Sura 16:103 states that the Qur'an is "clear Arabic speech." If it were really clear, why is this explanation even necessary? But it doesn't seem to be so clear after all when we read:
He it is Who has sent down to thee the Book: In it are verses basic or fundamental (of established meaning); they are the foundation of the Book: others are allegorical. But those in whose hearts is perversity follow the part thereof that is allegorical, seeking discord, and searching for its hidden meanings, but no one knows its hidden meanings except Allah.
And those who are firmly grounded in knowledge say: "We believe in the Book; the whole of it is from our Lord:" and none will grasp the Message except men of understanding.
-- Sura 3:7
In the same verse it says that ONLY Allah knows the meaning of these difficult allegorical verses in the Qur'an ... and then it goes on to tell that "men of understanding" can grasp it. Is that a contradiction or do we want to resolve it with the concept of "incarnation" [God becoming man] which is so much looked down upon by Muslims? But Christianity believes God became man only once. The Qur'an talks about men in the plural...
Actually Arberry translates "... desiring its interpretation; and none knows its interpretation, save only Allah." It does not talk about having a plain clear meaning and also a hidden meaning, but that there are verses which none knows at all what they mean, even though they desire its explanation or interpretation.

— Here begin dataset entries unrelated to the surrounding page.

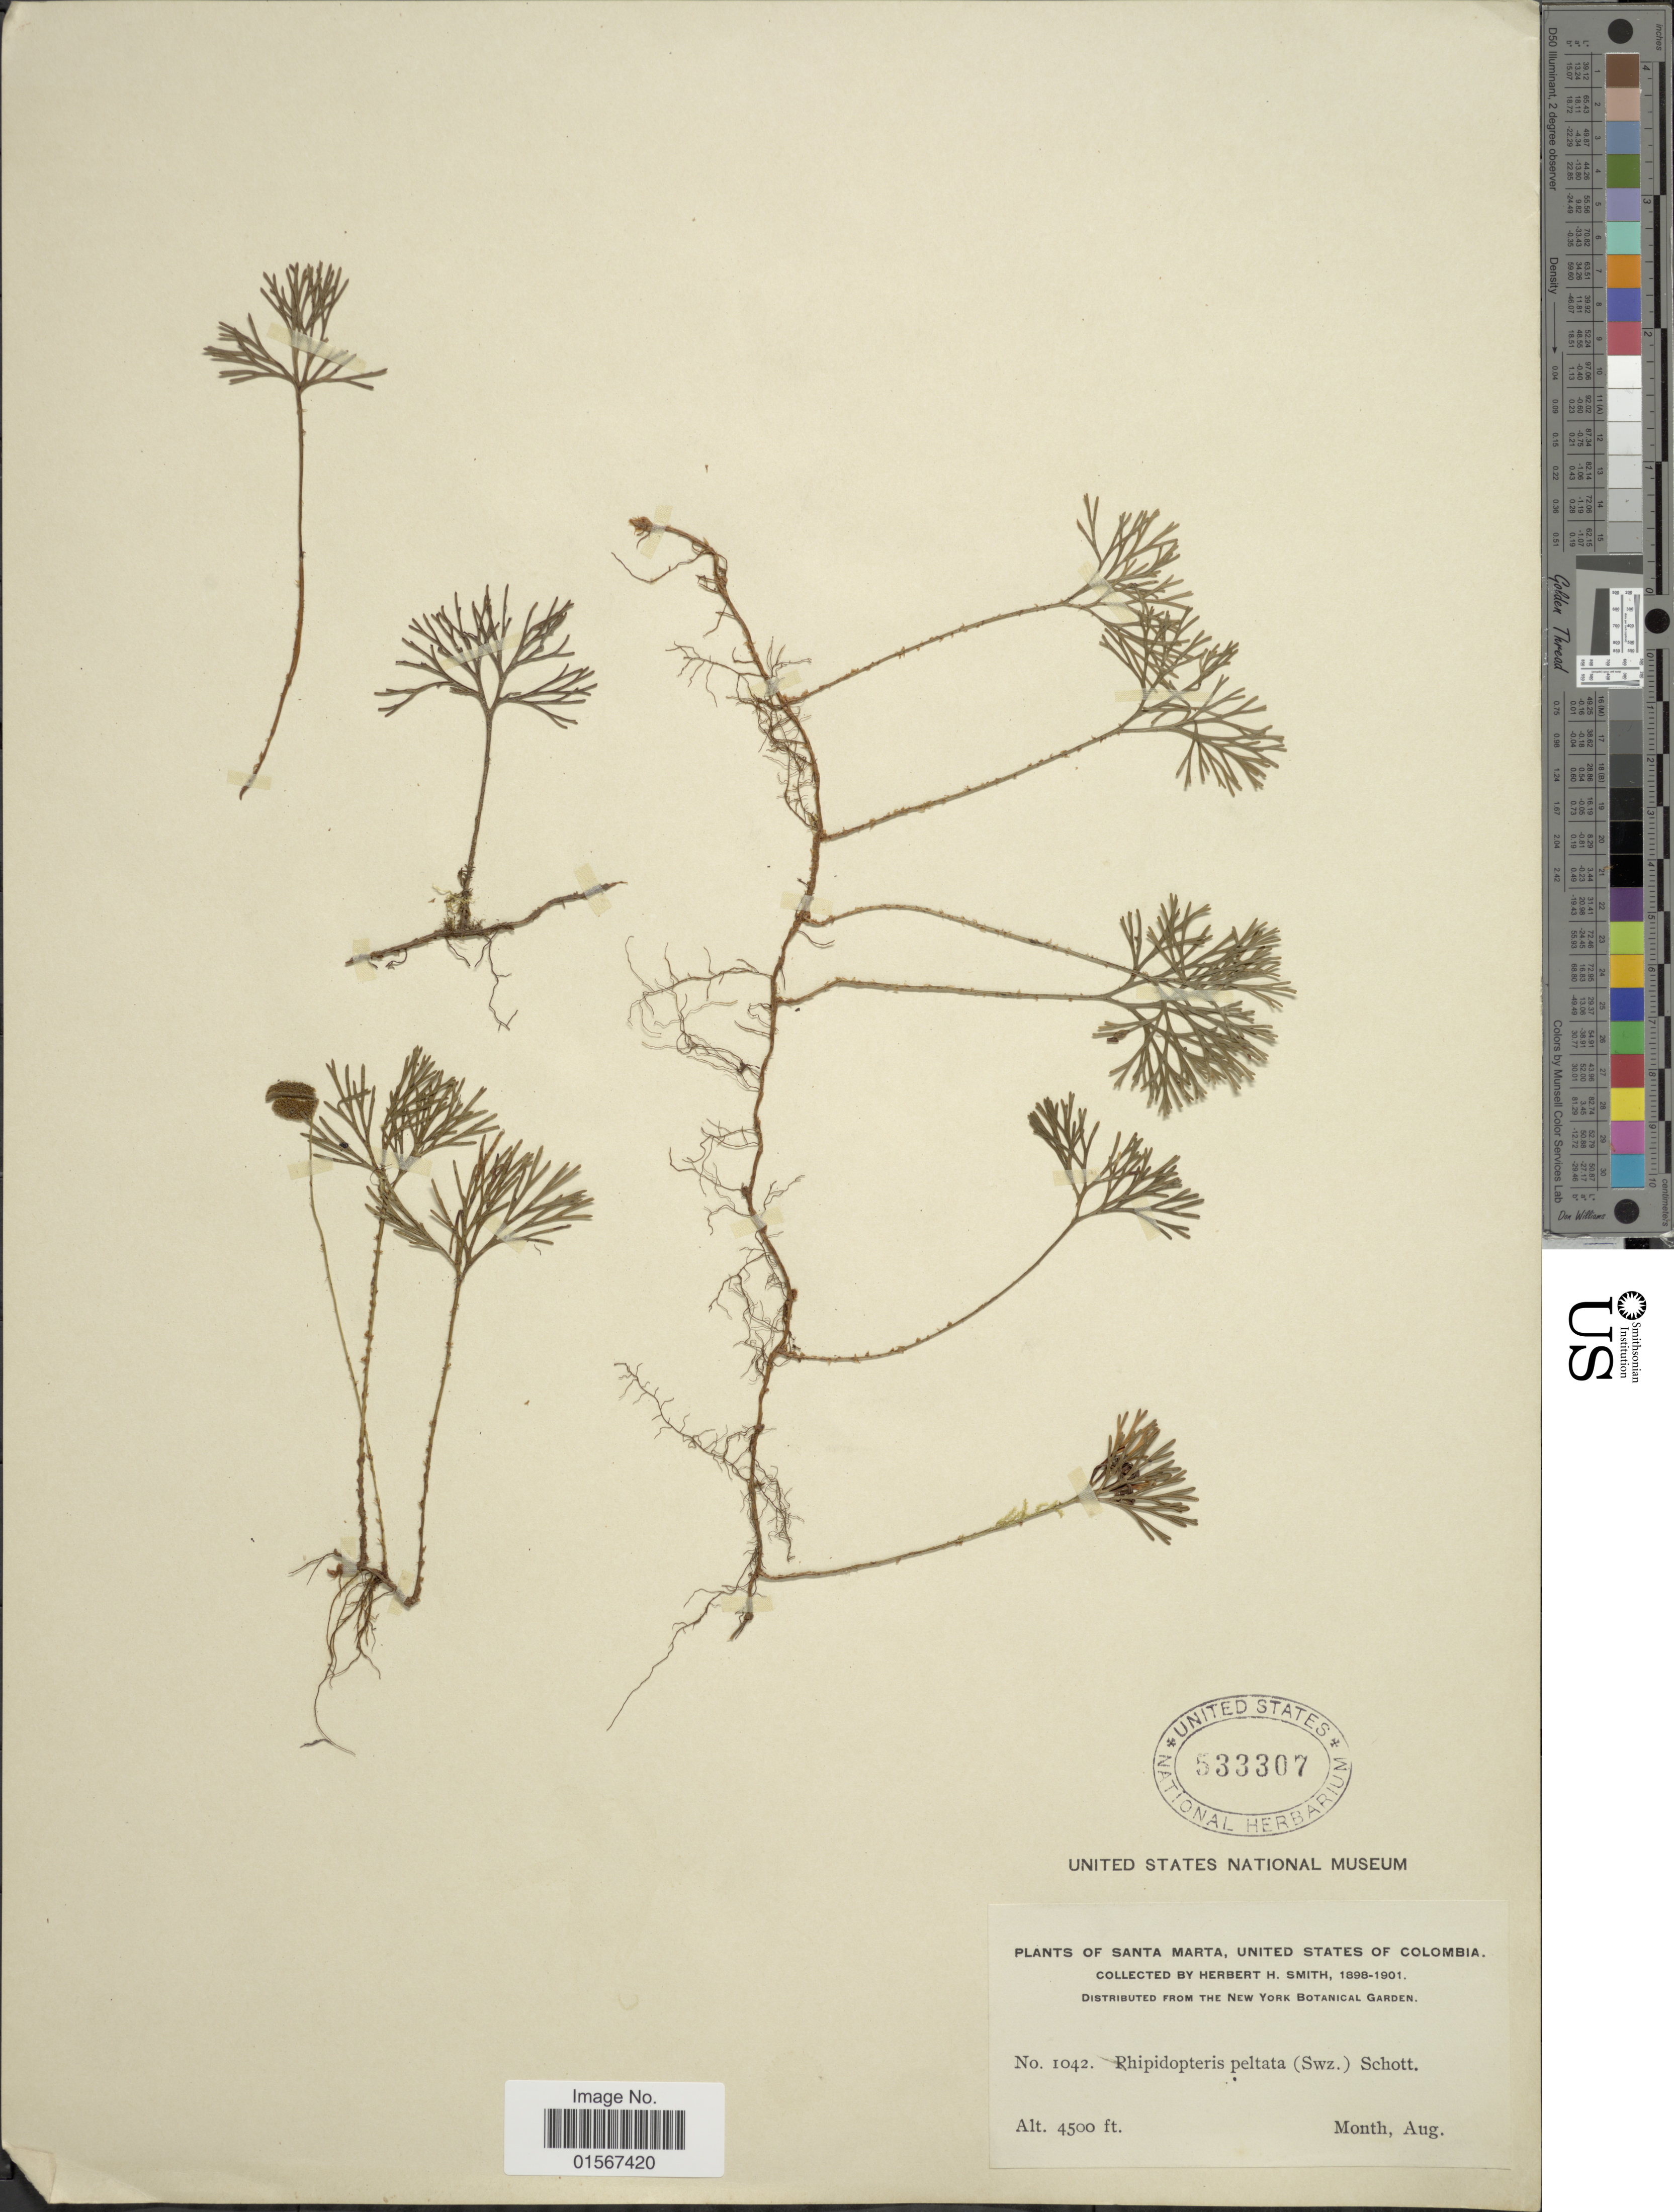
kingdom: Plantae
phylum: Tracheophyta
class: Polypodiopsida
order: Polypodiales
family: Dryopteridaceae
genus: Elaphoglossum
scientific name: Elaphoglossum peltatum f. peltatum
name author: (Sw.) Urb.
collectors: Herbert H. Smith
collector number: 1042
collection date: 1898-08/1901-08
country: Colombia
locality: Santa Marta, United States of Colombia.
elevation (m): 1372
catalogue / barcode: US 533307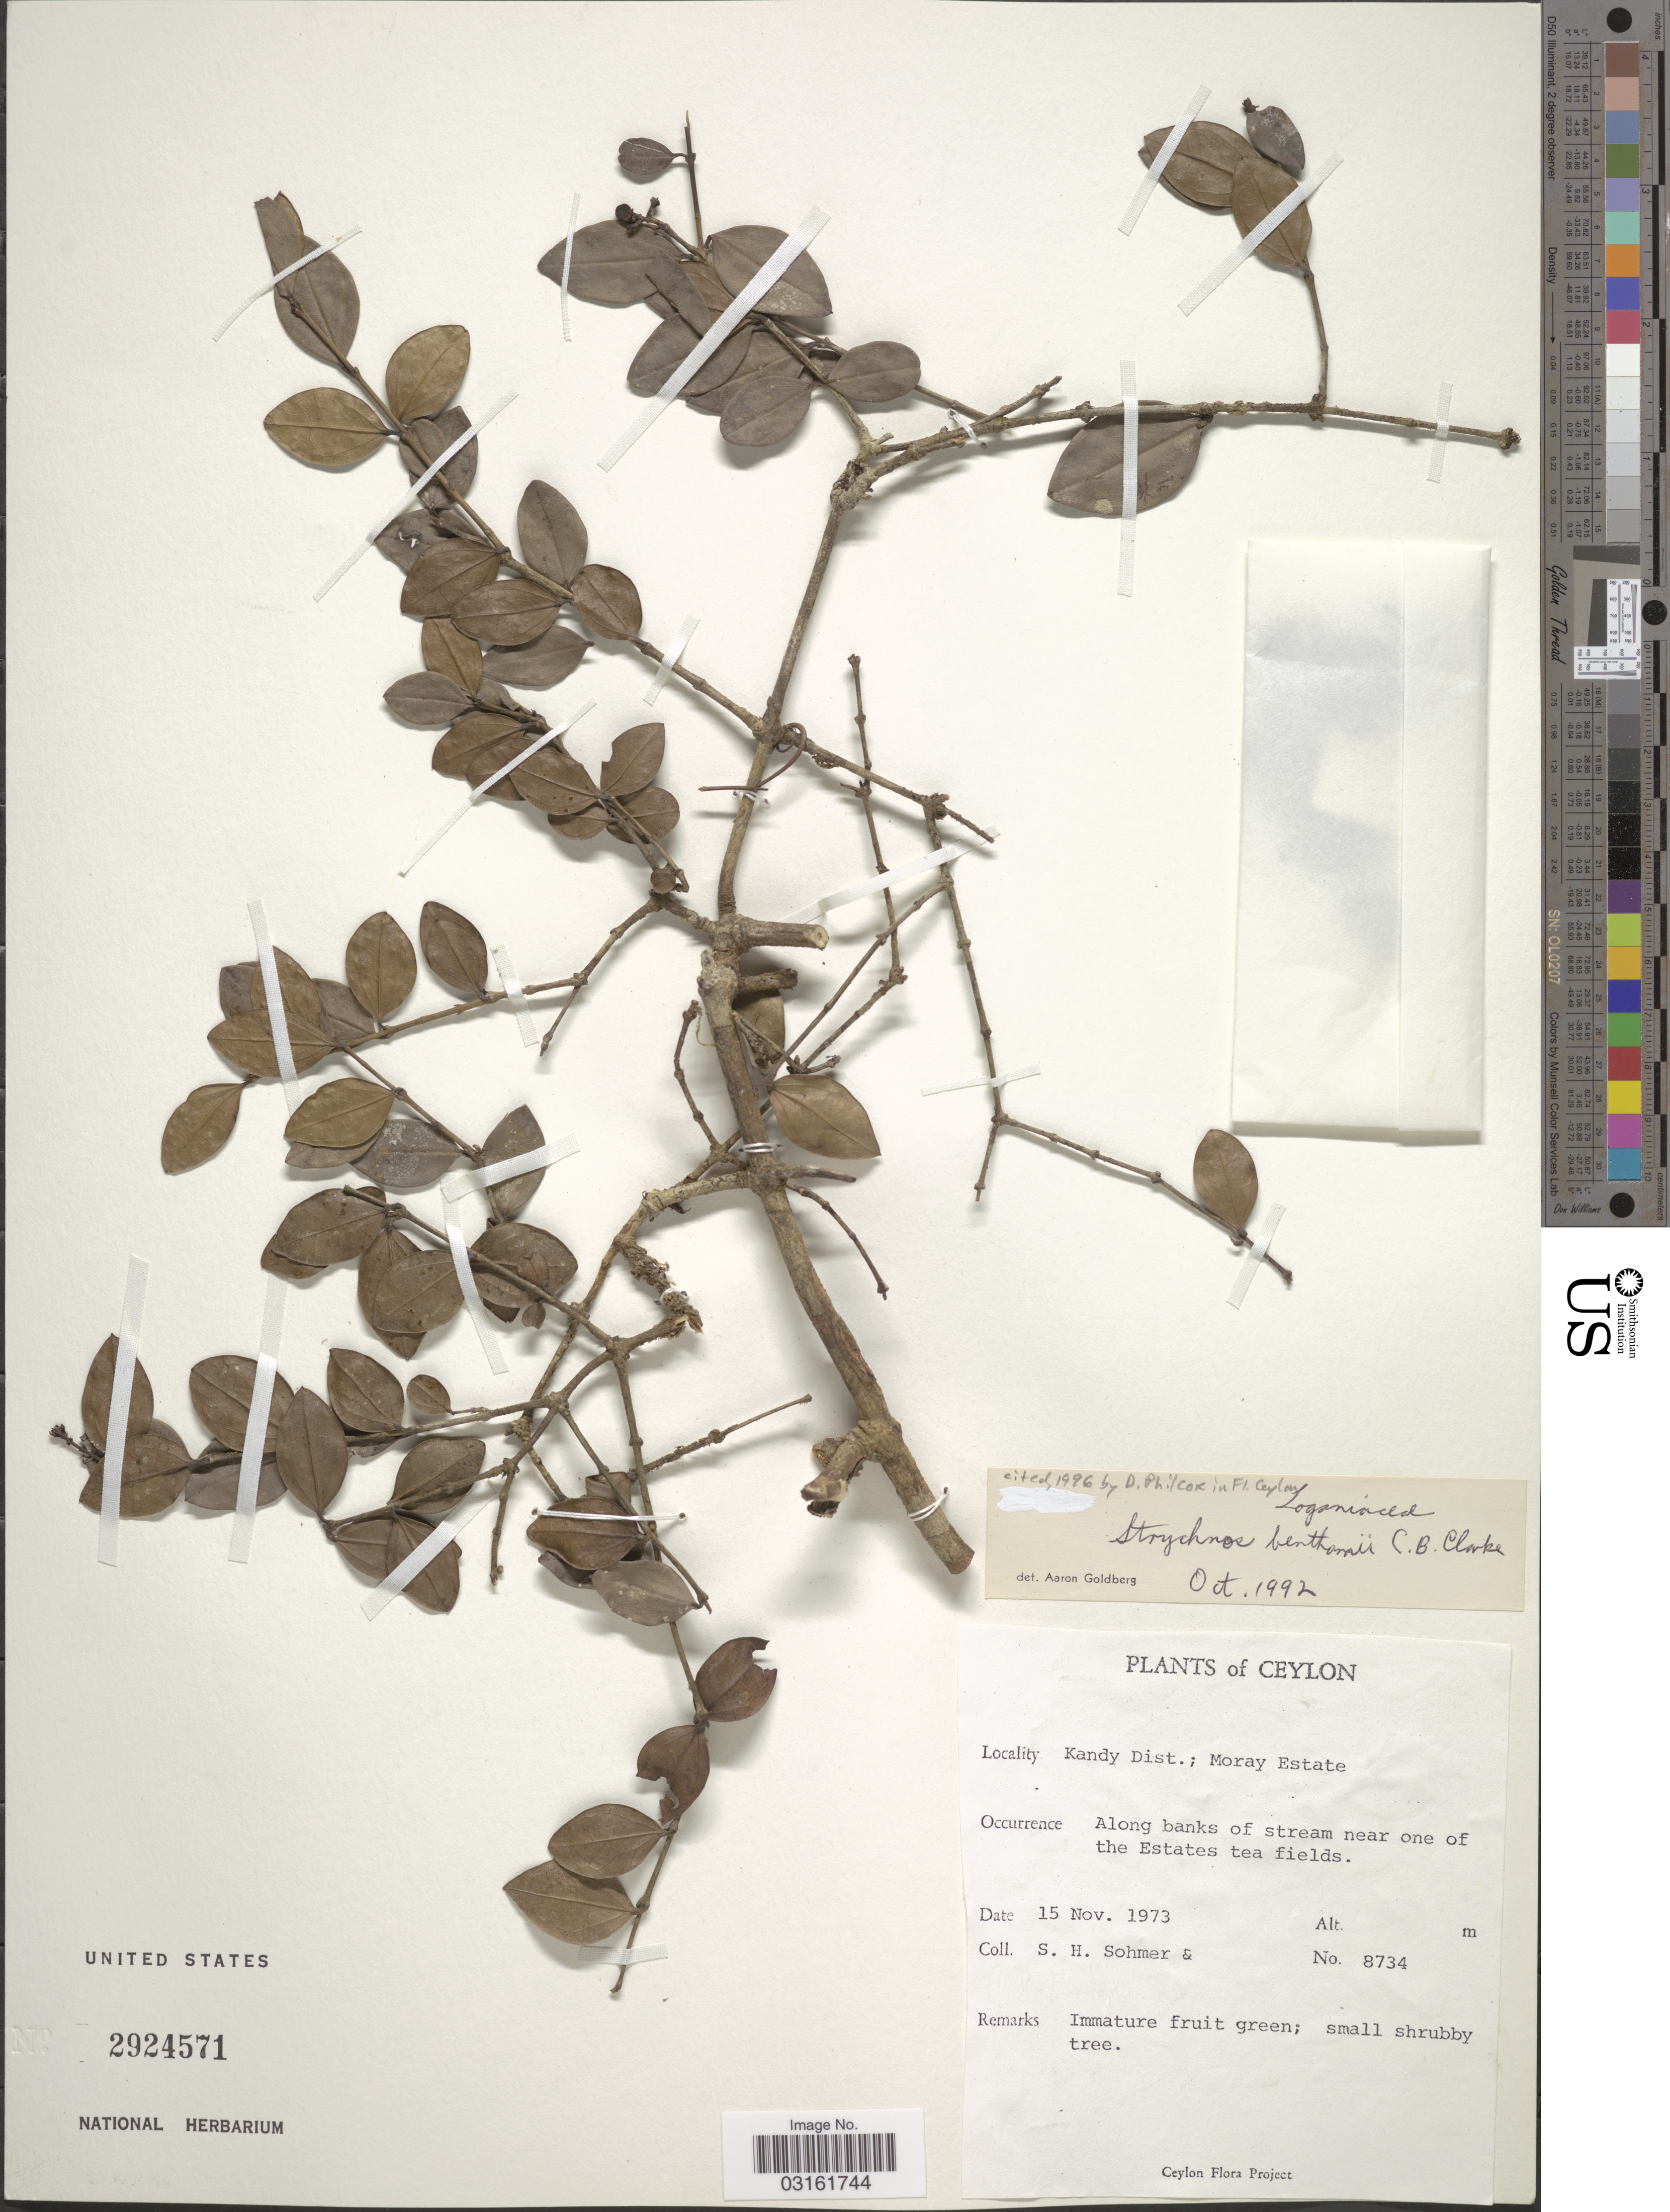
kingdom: Plantae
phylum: Tracheophyta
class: Magnoliopsida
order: Gentianales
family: Loganiaceae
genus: Strychnos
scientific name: Strychnos benthami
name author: C.B. Clarke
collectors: S. H. Sohmer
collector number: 8734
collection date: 1973-11-15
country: Sri Lanka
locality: Ceylon. Kandy Dist.; Moray Estate. Along banks of stream near one of the Estates tea fields.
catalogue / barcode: US 2924571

A Muslim's Response by Randy Desmond
Date: Wed, 2 Oct 1996 04:40:06 PDT
First, this verse talks about no one knows its hidden meanings except God. The basic or fundamental meanings are clear to all.
Second, what has been translated as "and none will grasp the Message" actually means "and none will take correction/admonition/reminder". So in this case, proposing a contradiction within the verse is irrelevant.
Third, I have read that this verse can also be read as "... but no one knows its hidden meanings except Allah and those who are firmly grounded in knowledge. They say "We believe...". A. Yusuf Ali (if I am recalling correctly) mentions this. In this case, the proposed contradiction is exactly opposite of the meaning (aside from the fact that the second point above still holds).
It is instructive to read Yusuf Ali's commentary in the footnote. He is aware of the problem, but also admits that most commentators agree that the sentence ends as he has translated it and then it IS a problem. Making a different sentence structure is ONLY motivated by avoiding a problem, not by the Arabic structure of the sentence.
Look at the second paragraph in the initial response. It is mentioned exactly where A. Yusuf Ali's translation renders "take reminder/admonition/ correction" to be "grasp the Message". There is a HUGE difference in meaning between these two phrases which Jochen uses as a basis for proposing a contradiction.
I only mention my third point as another alternative point of view which would also disprove your proposed contradiction. (You may consider it a problem, but A. Yusuf Ali is just mentioning it for reference.) Suffice it to say, you can throw this point a view out, and you are still disproven in your accusation.
And Jochen is right - it is instructive to read A. Yusuf Ali's commentary regarding the third point to the initial response. Reread it and the verse above. A. Y. Ali is not commenting on the "and none will grasp the message" it is the "and those who are firmly grounded in knowledge" that he is commenting upon. Jochen is mixing apples and oranges here.